Defined by The Troubadour as a ‘powerfully melodic and intelligent, lyrically diverse and thought-provoking singer-songwriter’, great things were to be expected from my first listen of Pete Christie. Thankfully, I wasn’t disappointed. Residing in the Isle of Purbeck near Bournemouth, Christie is a true ambassador of the genres of Folk and Traditional music, writing honest and sincere lyrics which are lost with many of today’s modern singer songwriters.
Ranging from the stripped back beauty of ‘Just a Song’ to the full electric sound of ‘Easy Come, Easy Go’, Christie provides his listeners with a remarkable array of talent across a spectrum of 9 well crafted compositions. Every song features Christie’s signature simplistic guitar playing which lays the foundations for his plain spoken yet powerful lyrics, accompanied by the Band of the Royal British Legion Christchurch and his own backing band.

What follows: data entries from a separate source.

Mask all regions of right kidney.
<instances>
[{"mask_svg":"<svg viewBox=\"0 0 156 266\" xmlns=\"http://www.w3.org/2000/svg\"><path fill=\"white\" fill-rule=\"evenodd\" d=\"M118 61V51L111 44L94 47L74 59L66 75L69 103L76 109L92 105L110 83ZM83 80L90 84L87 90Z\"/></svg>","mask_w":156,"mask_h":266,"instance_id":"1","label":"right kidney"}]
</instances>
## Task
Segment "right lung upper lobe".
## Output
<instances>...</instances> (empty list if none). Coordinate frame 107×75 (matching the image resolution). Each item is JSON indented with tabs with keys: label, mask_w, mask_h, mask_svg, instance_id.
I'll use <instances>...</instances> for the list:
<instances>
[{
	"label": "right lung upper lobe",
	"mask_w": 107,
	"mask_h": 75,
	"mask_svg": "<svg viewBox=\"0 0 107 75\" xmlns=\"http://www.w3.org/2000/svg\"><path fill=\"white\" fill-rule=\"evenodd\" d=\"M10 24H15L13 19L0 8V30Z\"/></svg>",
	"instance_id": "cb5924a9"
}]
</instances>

Inspired by his late mother who suffered from dementia, Christie speaks on his MySpace page of how she addressed him as ‘Frank’ which gave him the inspiration to produce the album. This is, indeed, evident throughout the entirety of the record; the emotion, integrity and sentiment found in each lyric presents his fondness and love for his mother. Certainly, his unique and mature writing style, met with lyrics which hold such depth, present a modern and somewhat ‘cool’ depiction of folk and traditional music; Christie truly is the epitome of what modern folk artists could only aspire to be.
His sincere arrangement of the Bob Dylan classic ‘Not Dark Yet’ clearly shows his sheer versatility as an artist; his individual interpretation illustrates a whole separate musical dimension to him and demonstrates his capabilities as an exceptional guitar player. Despite the open nature of ‘Frank’, the album proves slightly repetitive due to a lack of variety among songs; his pure simplicity, which often works in his favour, creates at times a rather tedious listen and each song is somewhat reminiscent of the last.
Criticisms aside, there is no doubt that Pete Christie has crafted a sheer masterpiece and his latest album proves to be a frank portrayal of an influential era in his life.